Despite an improved European-SCORE2 prediction model, the new treatment thresholds in the 2021 European-ESC guidelines dramatically reduce eligibility for primary prevention with statins in low-risk European countries. Using lower treatment thresholds can improve overall guideline performance.
对于动脉粥样硬化性心血管疾病(ASCVD)的一级预防,2021 年欧洲心脏病学会(ESC)他汀类药物使用指南(以下简称欧洲-ESC)建议使用新的风险模型(系统冠状动脉风险评估 2 [European-SCORE2])以及新的年龄特异性治疗阈值(40-49 岁年龄组的 10 年 ASCVD 风险≥7.5%,50-69 岁年龄组的≥10%)。
比较 2021 年欧洲-ESC、美国心脏病学会/美国心脏协会(以下简称 US-ACC/AHA)、英国国家卫生与保健优化研究所(UK-NICE)和 2019 年 ESC/European Atherosclerosis Society(EAS)指南在健康个体中的临床性能。
设计、地点和参与者:这是一项基于人群的当代队列研究,纳入了来自哥本哈根普通人群研究的 66909 名参与者。

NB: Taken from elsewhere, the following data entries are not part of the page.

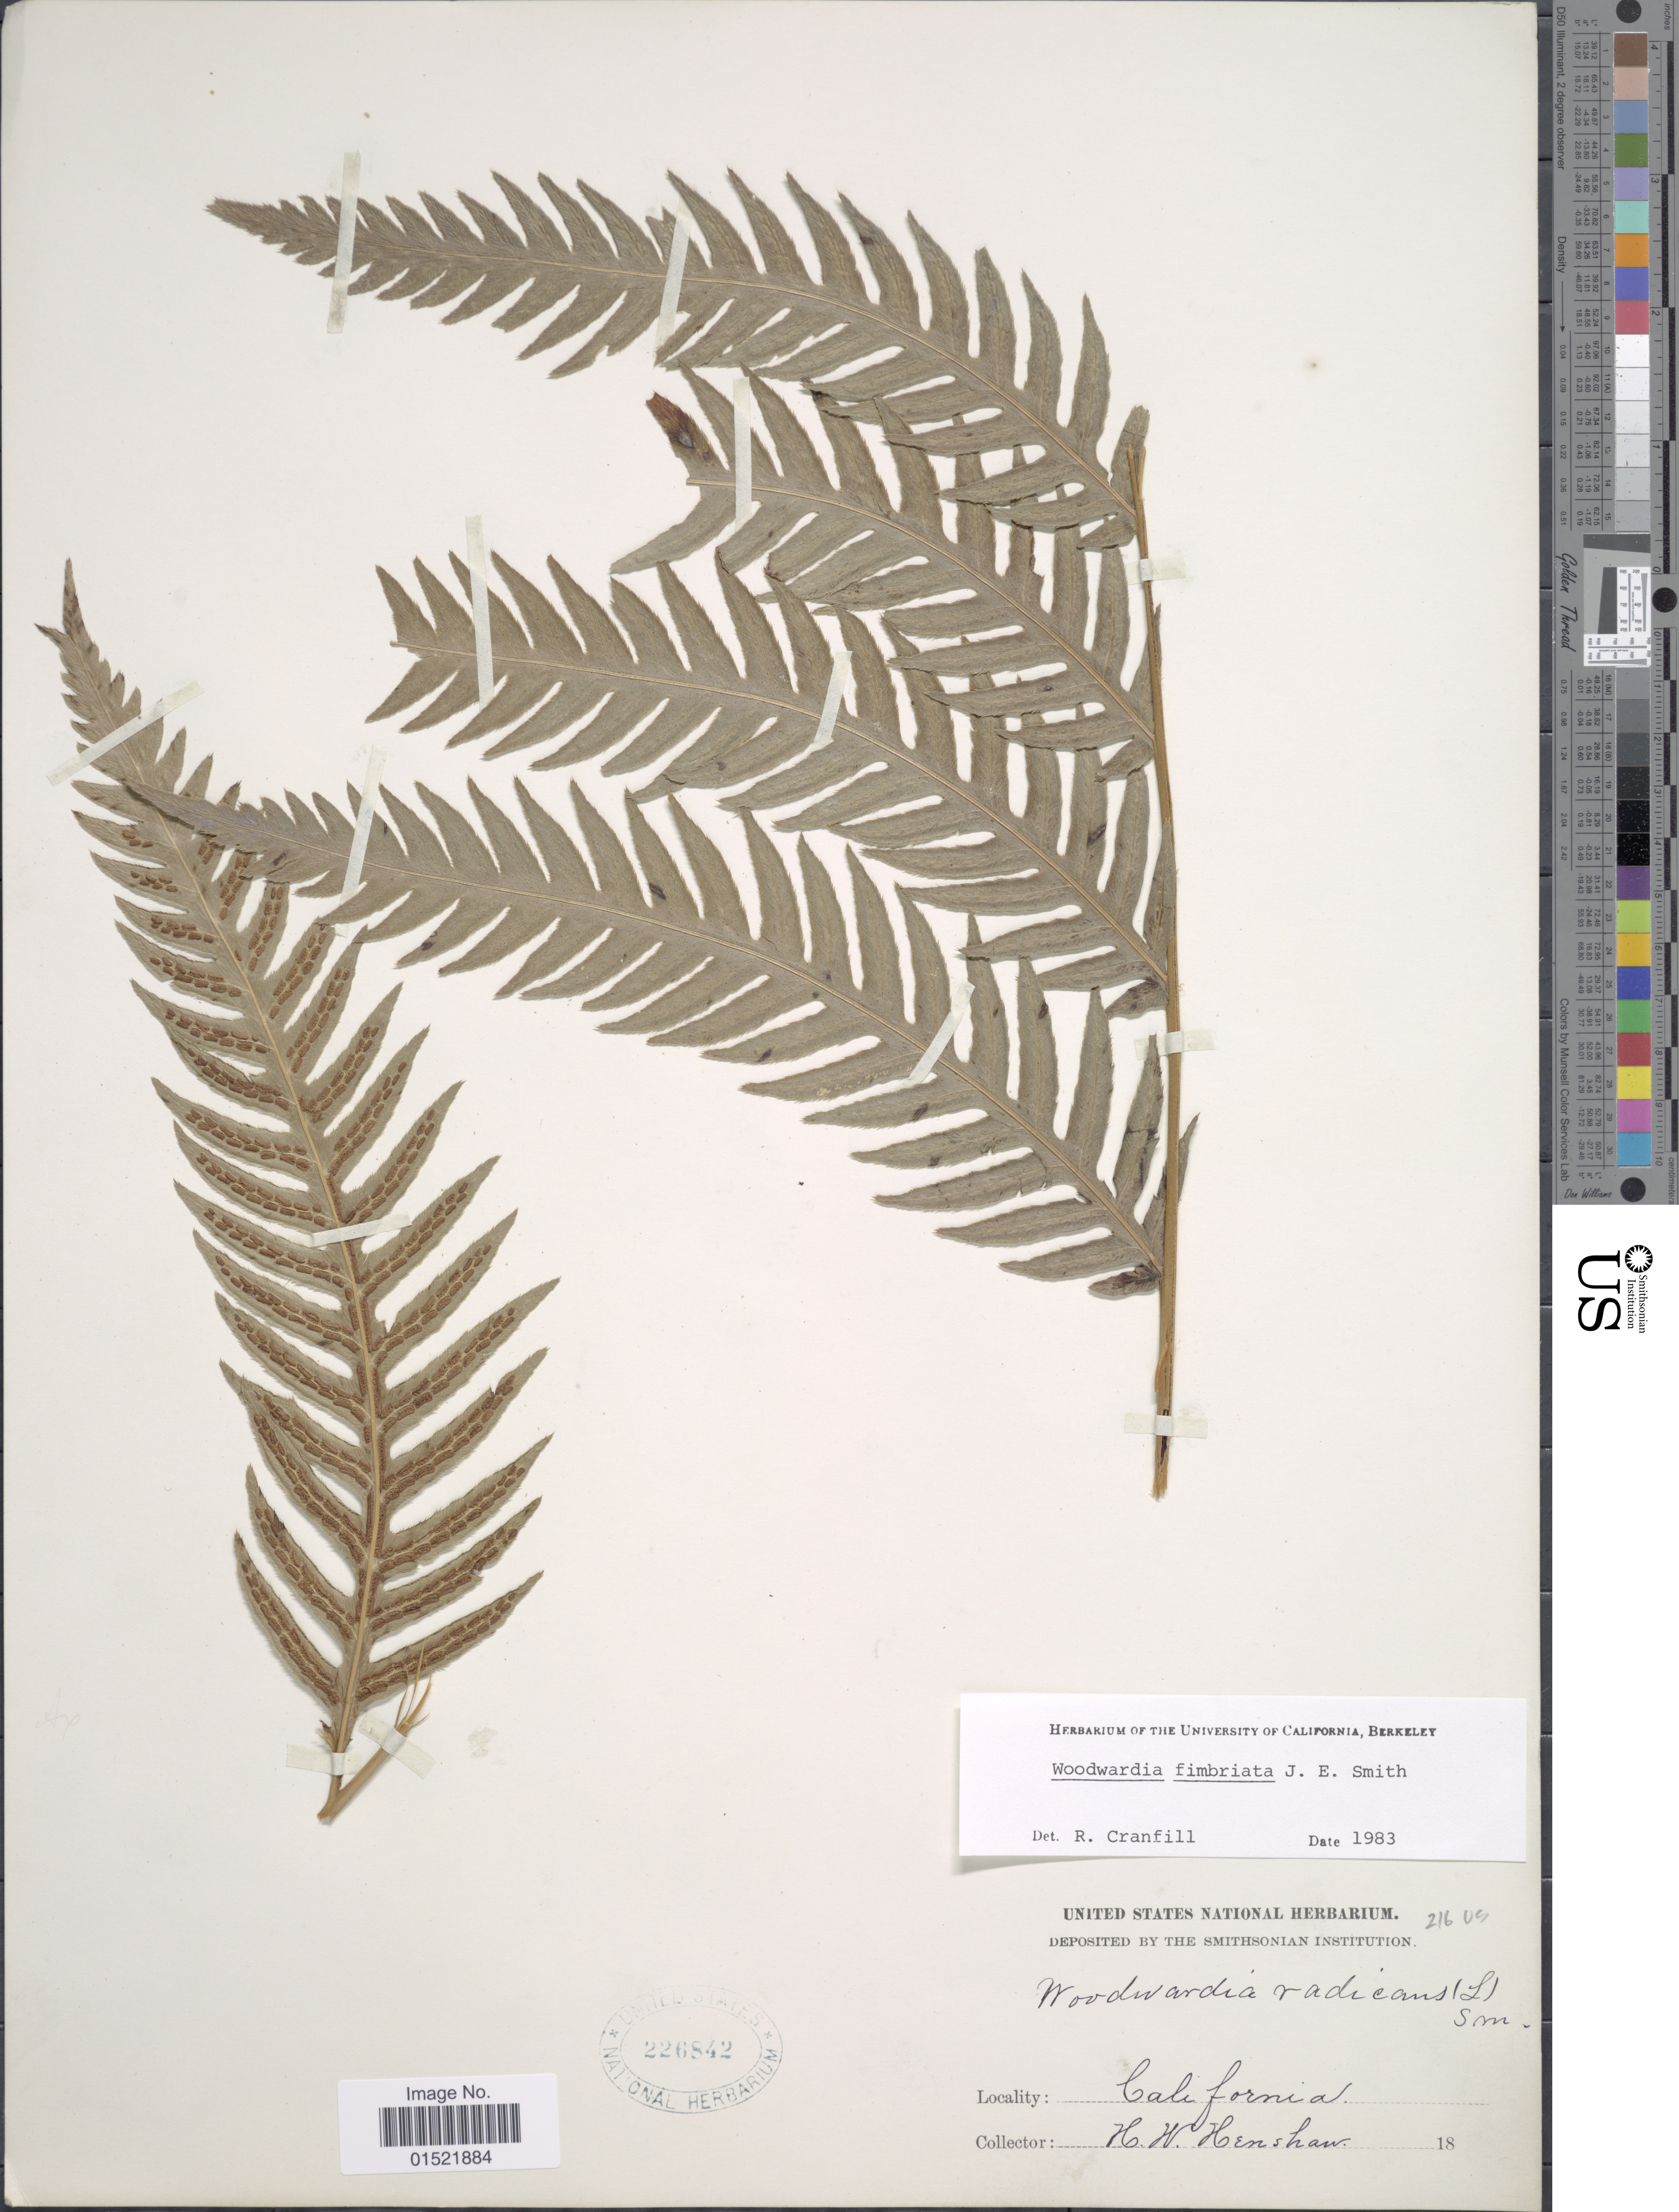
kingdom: Plantae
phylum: Tracheophyta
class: Polypodiopsida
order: Polypodiales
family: Blechnaceae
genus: Woodwardia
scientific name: Woodwardia fimbriata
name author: Sm.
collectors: H. Henshaw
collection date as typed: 18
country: United States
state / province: California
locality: California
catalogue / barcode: US 226842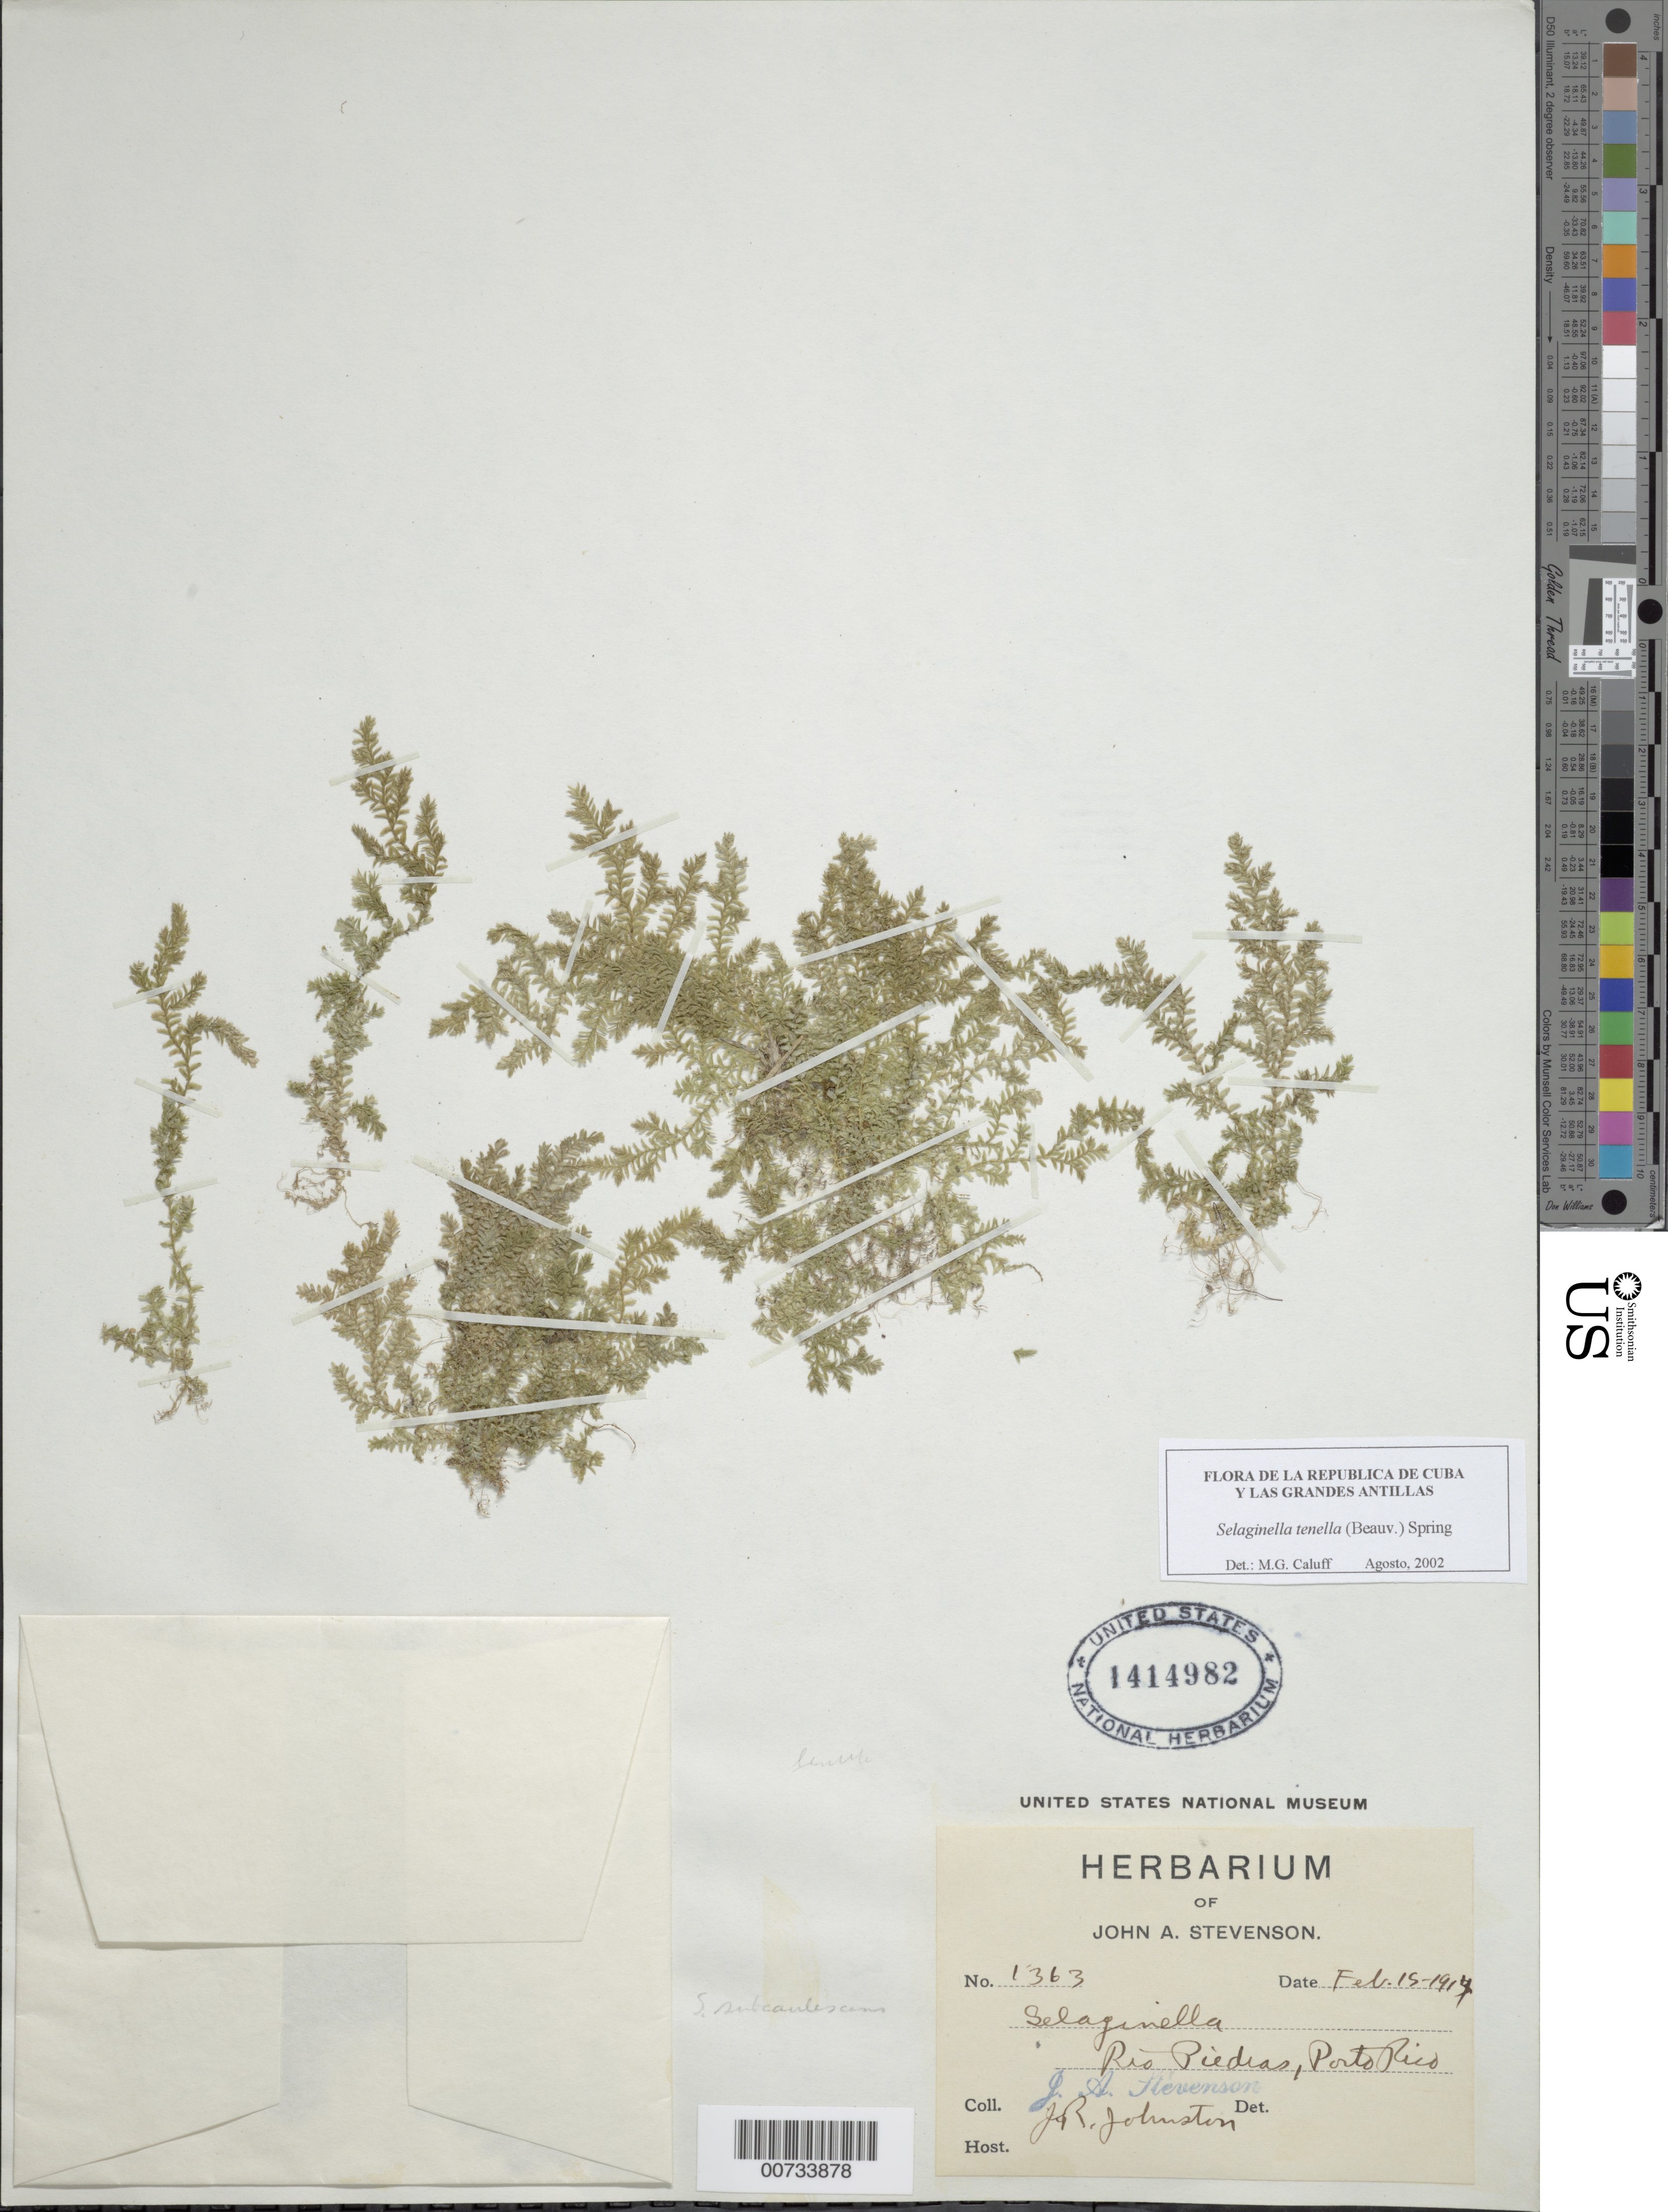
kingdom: Plantae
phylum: Tracheophyta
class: Lycopodiopsida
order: Selaginellales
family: Selaginellaceae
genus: Selaginella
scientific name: Selaginella tenella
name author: (P. Beauv.) Spring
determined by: Caluff, M. García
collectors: J. Stevenson & J. Johnston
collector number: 1363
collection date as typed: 15 Feb 1914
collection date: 1914-02-15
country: Puerto Rico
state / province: San Juan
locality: Rio Piedras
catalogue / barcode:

参与者年龄在 40 至 69 岁之间,在 2003 年至 2015 年基线时无 ASCVD、糖尿病、慢性肾病和他汀类药物治疗史。平均随访时间为 9.2 年。数据分析于 2021 年 11 月至 2022 年 4 月进行。
根据指南标准进行他汀类药物治疗。
根据指南标准,风险计算器的校准、他汀类药物的适用性、ASCVD 事件的敏感性和特异性。
在随访期间,观察到 2962 至 4277 例非致命和致命 ASCVD 事件,定义为 2021 年欧洲-SCORE2、美国 pooled cohort equations(PCE)和 UK-QRISK3 模型;180 例致命 ASCVD 事件定义为 2019 年欧洲-SCORE1 模型。欧洲-SCORE2 略有更好的校准,预测/观察到的 ASCVD 事件比为 0.8 对 US-PCE 的 1.3,UK-QRISK3 的 1.3 和欧洲-SCORE1 的 5.8。对于 40-69 岁个体的一级预防 I 类推荐,与 US-ACC/AHA 的 23029 例(34%)、UK-NICE 的 17659 例(26%)和 2019 年欧洲-ESC/EAS 指南的 13496 例(20%)相比,根据 2021 年欧洲-ESC 指南,有 2862 例(4%)符合他汀类药物治疗标准,相应的未来欧洲-SCORE2 定义的 ASCVD 事件检测灵敏度分别为 12%、60%、51%和 36%。通过降低治疗阈值,欧洲-ESC 指南的敏感性得到了显著提高,特异性损失较小。为了在其他指南中获得与 2021 年欧洲-ESC 指南相似的临床性能,应将欧洲-SCORE2 的阈值降低到 5%以匹配 US-ACC/AHA,降低到 6%以匹配 UK-NICE,降低到 7%以匹配 2019 年欧洲-ESC/EAS 指南。
尽管欧洲-SCORE2 预测模型有所改进,但 2021 年欧洲-ESC 指南的新治疗阈值极大地降低了在低风险欧洲国家使用他汀类药物进行一级预防的资格。使用较低的治疗阈值可以提高整体指南性能。